There is also the actual expense method for calculating this deduction. The actual expenses deduction is exactly what it sounds like—a sum of your actual expenses. That means the total of all your receipts for gas or electric charging fees, tools, and maintenance, with proof of invoice and proof of payment available to support your numbers.
While this is tedious and time-consuming, it could be the better way to account for your expenses as a driver. Search the Internet and you will likely find mobile applications, spreadsheets, and organizational tips to help you with this record-keeping exercise. I leave that discovery to you.
Service-related expenses
Technology platforms, like Uber, are not self-supporting. They rely on the skills of other professionals to keep them running for the benefit of the community of drivers and riders. To keep the lights on, the company automatically deducts fees from your pay, which are neatly summarized in the driver's year-end report (Form 1099). Look for them; they are deductible. Follow the instructions in your driver's account to download all the relevant information the company provides.
Administrative expenses
A mobile plan is another significant expense if you are a driver, no question. You need to stay connected to know where to pick up your next passenger from. Mobile service plan fees are deductible if used for business. However, your provider may have bundled your plan with fees for other services they provide. Home internet or a wearable device line, and multiple cellphone lines for your family members are some of the items that may be bundled together for one great price. You'll have to unbundle the total amount and expense only the portion representing your cost related to your business use.
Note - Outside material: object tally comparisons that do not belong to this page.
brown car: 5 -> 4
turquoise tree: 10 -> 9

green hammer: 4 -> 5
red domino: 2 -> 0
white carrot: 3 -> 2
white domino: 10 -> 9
A common error is reporting everything when some may belong to other users in your family, not related to your business use. That monthly fee for the installment plan for your child's phone upgrade is not a business deduction you can take. In the event of an audit, you should be able to provide a copy of your monthly statements and demonstrate how you arrived at your total expense numbers. If you don't, you'll likely lose the deduction.
Bundling is common for insurance coverage as well. You often get the best price when you bundle your car insurance with your home or boat insurance. At tax time, you will have to review your policy statements to separate the premiums for your car from the ones you pay for your home or boat. Inflated expenses may result in greater deductions, and that may temporarily feel great as your refund keeps getting bigger and bigger, but don't be fooled. Revenue agents have the authority to adjust the return you filed because of an audit, and you'll have to pay back any excess refund (beyond what is rightfully owed to you) with interest and penalties.
Finally, tax preparation is a costly service. Whether you pay someone to keep your records in good order and file your taxes or take on this responsibility yourself, you can deduct the business portion of the cost of the service or the software you use. As for any other expense for your business, you should keep the invoice and proof of the payment you made for your records.
You should know that when using tax preparation software (if you self-prepare your return), the require Schedule C, where you'll be reporting your business income and expenses, doesn't group expenses like I just did. So, getting to know the reporting requirements and the form is helpful before you sit down and enter your numbers. You can look at the latest version of Schedule C (Form 1040), Profit or Loss from Business, and download the instructions for review.
For you to be able to claim the deduction, business expenses need to be ordinary and necessary. Whether you take on the cost of in-car Wi-Fi or satellite radio service, keeping your receipts and splitting between personal and business use is a great starting point. I will bid you farewell with this piece of professional advice: Think twice before you trust any internet schemes or unsubstantiated advice—if it sounds too good to be true, it probably is.